Genetic interference with apoptotic pathways enhances primitive NS generation and TGFβ inhibition independently cooperates with survival factors to promote primitive NS production. (A) ES cell lines with mutations in apoptotic pathway components aif, cas9, and apaf1 displayed considerably enhanced primitive NS (pNS) production compared with wild-type (wt) ES cells. *, P < 0.05 versus wt; ^‡, P < 0.001 versus wt and versus respective +/− genotype. (B) The primitive NS–promoting ability of NAC and pCPT-cAMP (cAMP) was assessed for each genotype of the apoptosis mutant ES cell lines. The effects of the survival factors were much reduced, though still considerable, in the aif mutant.
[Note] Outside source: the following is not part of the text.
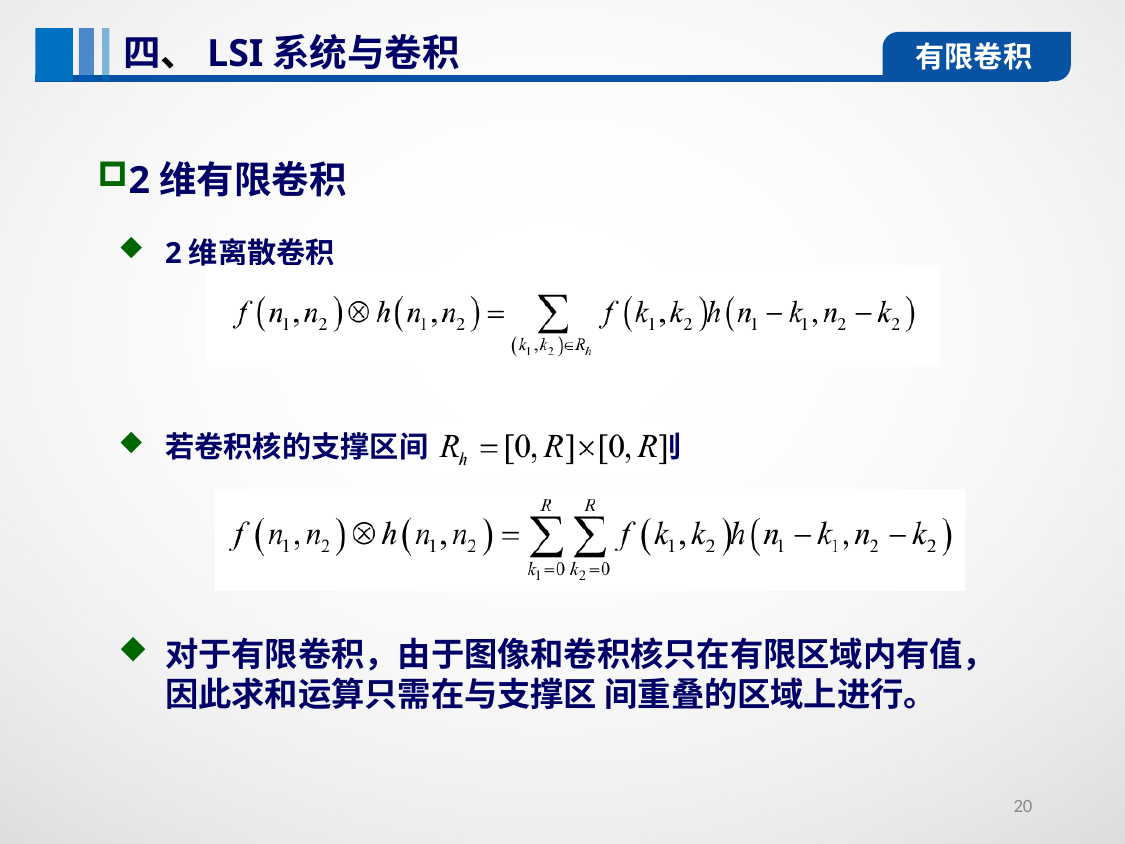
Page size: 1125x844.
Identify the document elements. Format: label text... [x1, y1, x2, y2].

Strikingly, the effects of NAC and pCPT-cAMP were drastically reduced in the cas9−/− and apaf1−/− ES cells. *, P < 0.001 versus wt in same survival factor, ^‡, P < 0.001 versus wt in same survival factor and versus respective +/− genotype in same survival factor. (C) The smad4−/− ES cell line exhibited enhanced primitive NS production compared with wt ES cells. This independent enhancement was observed even in the presence of the survival factors NAC and pCPT-cAMP (cAMP), included individually or concurrently. *, P < 0.05 versus wt in same conditions; ^‡, P < 0.001 versus wt in same conditions and versus smad4−/− in each factor alone.

Figure 7.

ES cell–based model describing the ontogeny of NSCs. When placed in minimal conditions, free of inhibitory influences, ES cells will acquire a primitive NSC identity through a default mechanism. This transition is negatively regulated by TGFβ signaling. The nascent primitive NSC then undergoes a separate survival challenge in these minimal conditions, with apoptosis mediated primarily by the Apaf1–Cas9 pathway as well as contribution by the AIF apoptosis pathway. Survival can be promoted by NAC and cAMP, which mediate their effects largely through abrogation of the Apaf1–Cas9 pathway. In the presence of LIF, the primitive NSC remains in an undifferentiated, proliferative state and generates a primitive NS containing a subpopulation of more mature (FGF2 dependent) definitive NSCs. Upon dissociation of the primitive NS, the definitive NSCs will proliferate in an FGF2-dependent manner to generate an NS. In the presence of FGF2, this self-renewal passaging can be performed repeatedly. With the addition of serum, the NS can be differentiated to produce neurons, astrocytes, and oligodendrocytes.